# Задание
Когда, согласно отрывку о смерти мамы, удавалось отдохнуть в те последние дни?

# Выбранный отрывок
Боль и вина. Мы сделали не все и не так. Нельзя было соглашаться на эту безумную выписку, надо было жаловаться! И зря мы отменили ей те уколы, всё могло бы быть по-другому. А в те последние дни – почему, почему я не сидела и не гладила ее руки, когда оставалось время? Или гладила?.. От недосыпа все смешалось, отдыхали мы только когда выходили в аптеку.
Очень много вины. И много боли.
В первое время после похорон я приходила на Литургию – и как будто держала маму за руку. Сама она в церковь практически не ходила, а так вот – я ее приводила.
Тогда еще я помнила мамины руки, кожей помнила. Я чувствовала, что держу маму за руку, как девочку, и мы стоим с ней вместе перед Богом.
Но потом, дней через сорок, а то и раньше, это ощущение ушло. Как будто истаяла мамина рука в моей руке. И пришла тоска от невозможности физически обнять, увидеть, услышать голос в телефонной трубке, всегда обеспокоенный: «Доченька, ну как вы там, родненькие?..»
Потом пришла апатия. Зачем вообще это все? Зачем суетиться, растить детей, выбирать платья, читать книги, строить какие-то отношения? Смерть придет и все заберет, перечеркнет, уничтожит. Все зря. Это была не «мамина смерть», а вообще – смерть. Она заползла и стала хозяйничать в жизни. И дыра в сердце разрасталась.

# Извлечённые строки
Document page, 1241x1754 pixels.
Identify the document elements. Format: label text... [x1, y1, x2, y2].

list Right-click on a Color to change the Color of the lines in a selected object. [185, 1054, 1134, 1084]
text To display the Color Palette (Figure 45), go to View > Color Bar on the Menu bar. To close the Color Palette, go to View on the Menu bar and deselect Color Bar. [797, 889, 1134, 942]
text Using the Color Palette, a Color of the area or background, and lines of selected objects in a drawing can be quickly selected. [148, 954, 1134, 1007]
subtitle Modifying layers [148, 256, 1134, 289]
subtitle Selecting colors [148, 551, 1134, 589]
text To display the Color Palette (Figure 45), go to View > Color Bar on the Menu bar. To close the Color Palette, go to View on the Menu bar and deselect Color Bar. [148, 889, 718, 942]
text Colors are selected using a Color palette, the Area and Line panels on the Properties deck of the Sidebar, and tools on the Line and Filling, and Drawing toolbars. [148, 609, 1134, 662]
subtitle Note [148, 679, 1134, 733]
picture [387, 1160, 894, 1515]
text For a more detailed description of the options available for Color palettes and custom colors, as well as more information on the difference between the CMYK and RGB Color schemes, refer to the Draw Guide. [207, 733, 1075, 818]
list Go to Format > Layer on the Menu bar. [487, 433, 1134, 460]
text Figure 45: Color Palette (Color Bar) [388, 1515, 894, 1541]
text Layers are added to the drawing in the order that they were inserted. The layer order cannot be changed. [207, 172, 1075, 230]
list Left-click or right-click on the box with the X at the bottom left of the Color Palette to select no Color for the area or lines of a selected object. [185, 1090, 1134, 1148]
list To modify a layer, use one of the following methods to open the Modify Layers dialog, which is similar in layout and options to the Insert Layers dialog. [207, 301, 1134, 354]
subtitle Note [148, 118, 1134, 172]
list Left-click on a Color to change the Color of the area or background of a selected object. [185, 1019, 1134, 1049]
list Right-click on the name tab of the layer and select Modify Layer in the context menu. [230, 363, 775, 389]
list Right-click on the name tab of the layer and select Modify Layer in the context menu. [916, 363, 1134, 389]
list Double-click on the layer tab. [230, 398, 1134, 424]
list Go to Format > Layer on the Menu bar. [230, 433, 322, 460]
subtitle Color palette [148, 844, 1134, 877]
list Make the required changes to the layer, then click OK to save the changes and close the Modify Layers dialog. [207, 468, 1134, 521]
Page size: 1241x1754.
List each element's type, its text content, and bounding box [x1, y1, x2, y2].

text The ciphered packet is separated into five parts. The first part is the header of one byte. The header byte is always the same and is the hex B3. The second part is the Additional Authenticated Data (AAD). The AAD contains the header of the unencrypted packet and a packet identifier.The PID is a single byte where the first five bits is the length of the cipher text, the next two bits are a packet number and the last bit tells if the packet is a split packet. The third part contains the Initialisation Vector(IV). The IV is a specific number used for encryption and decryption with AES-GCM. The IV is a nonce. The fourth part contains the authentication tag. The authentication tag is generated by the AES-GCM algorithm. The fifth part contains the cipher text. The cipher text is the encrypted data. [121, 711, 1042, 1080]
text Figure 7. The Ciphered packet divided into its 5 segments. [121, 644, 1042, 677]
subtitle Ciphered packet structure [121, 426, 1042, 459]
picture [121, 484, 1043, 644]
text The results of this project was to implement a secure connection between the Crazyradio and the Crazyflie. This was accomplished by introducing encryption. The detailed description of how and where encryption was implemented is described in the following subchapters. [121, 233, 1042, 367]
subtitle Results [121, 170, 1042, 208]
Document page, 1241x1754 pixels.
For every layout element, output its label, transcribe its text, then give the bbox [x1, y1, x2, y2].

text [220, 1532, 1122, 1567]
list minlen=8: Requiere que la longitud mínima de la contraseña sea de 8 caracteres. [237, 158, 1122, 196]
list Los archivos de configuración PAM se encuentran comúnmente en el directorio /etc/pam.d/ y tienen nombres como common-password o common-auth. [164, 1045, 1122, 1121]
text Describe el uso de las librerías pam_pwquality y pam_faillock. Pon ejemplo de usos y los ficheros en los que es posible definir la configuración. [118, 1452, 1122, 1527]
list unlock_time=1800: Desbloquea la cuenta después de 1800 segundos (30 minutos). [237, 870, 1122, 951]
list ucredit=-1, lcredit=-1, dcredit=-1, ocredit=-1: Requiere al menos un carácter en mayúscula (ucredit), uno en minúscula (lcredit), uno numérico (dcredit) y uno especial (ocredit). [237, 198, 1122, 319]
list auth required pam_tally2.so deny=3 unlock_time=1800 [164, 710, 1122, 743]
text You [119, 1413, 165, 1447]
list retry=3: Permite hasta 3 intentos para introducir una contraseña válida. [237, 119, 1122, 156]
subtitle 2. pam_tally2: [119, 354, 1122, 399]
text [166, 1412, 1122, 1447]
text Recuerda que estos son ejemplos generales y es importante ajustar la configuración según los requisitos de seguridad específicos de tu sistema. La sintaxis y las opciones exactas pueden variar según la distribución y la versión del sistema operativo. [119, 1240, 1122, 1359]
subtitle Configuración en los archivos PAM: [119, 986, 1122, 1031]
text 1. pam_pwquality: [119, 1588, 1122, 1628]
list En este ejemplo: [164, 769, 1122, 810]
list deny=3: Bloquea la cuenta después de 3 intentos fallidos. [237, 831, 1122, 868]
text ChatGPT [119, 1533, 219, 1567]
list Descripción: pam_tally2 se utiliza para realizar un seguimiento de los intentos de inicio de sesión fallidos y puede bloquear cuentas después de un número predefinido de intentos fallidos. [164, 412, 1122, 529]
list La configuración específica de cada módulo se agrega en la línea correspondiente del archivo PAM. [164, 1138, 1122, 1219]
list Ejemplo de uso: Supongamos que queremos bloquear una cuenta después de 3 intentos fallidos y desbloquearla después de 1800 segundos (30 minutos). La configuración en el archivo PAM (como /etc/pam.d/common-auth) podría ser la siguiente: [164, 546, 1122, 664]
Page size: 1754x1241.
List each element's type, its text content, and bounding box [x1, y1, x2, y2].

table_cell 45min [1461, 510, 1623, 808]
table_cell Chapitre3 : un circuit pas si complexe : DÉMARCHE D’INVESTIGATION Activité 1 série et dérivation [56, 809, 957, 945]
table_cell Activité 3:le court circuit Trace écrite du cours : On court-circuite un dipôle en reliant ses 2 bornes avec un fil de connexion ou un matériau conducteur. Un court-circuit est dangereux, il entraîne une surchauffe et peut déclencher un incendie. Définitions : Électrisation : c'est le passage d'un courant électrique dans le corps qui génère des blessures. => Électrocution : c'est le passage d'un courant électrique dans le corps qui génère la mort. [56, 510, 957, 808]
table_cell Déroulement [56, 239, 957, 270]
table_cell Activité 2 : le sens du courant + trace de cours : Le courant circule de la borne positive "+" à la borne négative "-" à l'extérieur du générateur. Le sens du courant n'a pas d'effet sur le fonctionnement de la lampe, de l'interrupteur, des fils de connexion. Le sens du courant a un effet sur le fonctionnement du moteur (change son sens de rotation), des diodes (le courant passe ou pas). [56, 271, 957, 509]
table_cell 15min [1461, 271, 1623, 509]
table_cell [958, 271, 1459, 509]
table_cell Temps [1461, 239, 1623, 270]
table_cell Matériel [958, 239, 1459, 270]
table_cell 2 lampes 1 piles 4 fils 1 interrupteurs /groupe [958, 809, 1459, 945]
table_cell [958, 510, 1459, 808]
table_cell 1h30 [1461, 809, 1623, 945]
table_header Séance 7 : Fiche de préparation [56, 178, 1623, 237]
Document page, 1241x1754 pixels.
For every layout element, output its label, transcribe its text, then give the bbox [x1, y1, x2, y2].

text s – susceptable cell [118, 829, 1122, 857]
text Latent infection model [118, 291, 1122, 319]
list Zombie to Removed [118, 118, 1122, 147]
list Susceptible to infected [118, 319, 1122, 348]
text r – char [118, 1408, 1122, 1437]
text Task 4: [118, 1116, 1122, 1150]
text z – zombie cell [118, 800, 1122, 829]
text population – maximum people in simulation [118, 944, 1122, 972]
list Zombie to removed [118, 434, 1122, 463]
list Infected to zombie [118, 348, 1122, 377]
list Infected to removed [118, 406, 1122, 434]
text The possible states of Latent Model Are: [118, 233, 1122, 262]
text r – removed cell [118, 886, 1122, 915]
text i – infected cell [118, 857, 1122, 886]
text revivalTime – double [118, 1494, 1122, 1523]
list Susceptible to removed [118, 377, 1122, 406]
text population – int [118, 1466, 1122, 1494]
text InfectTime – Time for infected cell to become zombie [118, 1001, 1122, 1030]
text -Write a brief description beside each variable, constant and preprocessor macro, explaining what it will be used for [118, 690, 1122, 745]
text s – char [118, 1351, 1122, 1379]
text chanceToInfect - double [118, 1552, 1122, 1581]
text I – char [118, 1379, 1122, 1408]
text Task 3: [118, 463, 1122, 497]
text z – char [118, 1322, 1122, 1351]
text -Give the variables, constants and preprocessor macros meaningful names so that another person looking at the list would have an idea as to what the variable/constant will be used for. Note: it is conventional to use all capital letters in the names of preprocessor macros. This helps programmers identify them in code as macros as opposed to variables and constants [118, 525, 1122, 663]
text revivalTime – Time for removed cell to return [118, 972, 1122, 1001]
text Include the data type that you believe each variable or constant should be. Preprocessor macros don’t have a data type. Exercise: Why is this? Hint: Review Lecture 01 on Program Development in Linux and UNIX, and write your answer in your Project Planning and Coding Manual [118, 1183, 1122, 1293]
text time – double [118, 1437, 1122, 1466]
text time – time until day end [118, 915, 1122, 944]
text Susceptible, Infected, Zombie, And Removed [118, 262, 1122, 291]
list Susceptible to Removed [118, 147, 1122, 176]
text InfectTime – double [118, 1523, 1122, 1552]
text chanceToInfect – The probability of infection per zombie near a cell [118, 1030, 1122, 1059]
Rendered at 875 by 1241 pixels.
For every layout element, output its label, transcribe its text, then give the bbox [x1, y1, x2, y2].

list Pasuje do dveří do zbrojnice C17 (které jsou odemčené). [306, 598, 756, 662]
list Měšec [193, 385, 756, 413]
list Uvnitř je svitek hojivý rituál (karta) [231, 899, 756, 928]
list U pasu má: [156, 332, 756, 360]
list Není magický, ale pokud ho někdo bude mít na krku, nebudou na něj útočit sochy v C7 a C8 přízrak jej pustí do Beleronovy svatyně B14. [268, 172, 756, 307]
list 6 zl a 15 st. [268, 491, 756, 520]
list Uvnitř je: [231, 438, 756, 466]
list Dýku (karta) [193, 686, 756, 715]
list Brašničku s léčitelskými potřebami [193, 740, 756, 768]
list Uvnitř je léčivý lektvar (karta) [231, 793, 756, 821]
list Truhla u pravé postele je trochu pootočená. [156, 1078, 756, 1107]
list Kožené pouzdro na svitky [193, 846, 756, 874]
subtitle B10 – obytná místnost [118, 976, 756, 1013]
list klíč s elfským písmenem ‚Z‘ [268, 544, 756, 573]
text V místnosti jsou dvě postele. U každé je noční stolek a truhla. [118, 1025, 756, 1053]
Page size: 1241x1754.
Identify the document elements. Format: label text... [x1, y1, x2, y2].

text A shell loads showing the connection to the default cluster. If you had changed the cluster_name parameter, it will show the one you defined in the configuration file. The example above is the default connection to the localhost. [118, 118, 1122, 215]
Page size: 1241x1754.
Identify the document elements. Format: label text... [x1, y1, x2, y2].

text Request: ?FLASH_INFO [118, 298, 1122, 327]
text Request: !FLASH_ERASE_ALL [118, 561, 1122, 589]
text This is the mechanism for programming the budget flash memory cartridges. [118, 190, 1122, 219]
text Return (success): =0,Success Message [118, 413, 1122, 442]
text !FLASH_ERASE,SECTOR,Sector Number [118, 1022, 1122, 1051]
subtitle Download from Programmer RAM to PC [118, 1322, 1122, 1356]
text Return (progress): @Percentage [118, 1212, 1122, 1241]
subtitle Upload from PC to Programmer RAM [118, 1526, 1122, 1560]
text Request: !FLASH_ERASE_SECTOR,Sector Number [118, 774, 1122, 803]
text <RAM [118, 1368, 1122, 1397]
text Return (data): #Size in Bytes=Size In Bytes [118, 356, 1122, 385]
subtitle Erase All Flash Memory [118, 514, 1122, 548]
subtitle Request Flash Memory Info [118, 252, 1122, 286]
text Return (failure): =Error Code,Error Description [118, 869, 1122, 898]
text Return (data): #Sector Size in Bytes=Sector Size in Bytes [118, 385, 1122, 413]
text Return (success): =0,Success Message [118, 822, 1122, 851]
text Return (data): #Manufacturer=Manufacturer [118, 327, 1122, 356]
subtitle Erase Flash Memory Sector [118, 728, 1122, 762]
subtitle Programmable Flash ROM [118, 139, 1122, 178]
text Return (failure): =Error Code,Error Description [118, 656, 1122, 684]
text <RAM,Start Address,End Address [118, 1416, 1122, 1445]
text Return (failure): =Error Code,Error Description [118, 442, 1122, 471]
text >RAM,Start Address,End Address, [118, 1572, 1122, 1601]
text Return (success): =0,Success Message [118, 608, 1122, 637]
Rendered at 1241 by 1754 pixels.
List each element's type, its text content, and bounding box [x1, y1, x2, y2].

# Ответ
Только когда выходили в аптеку.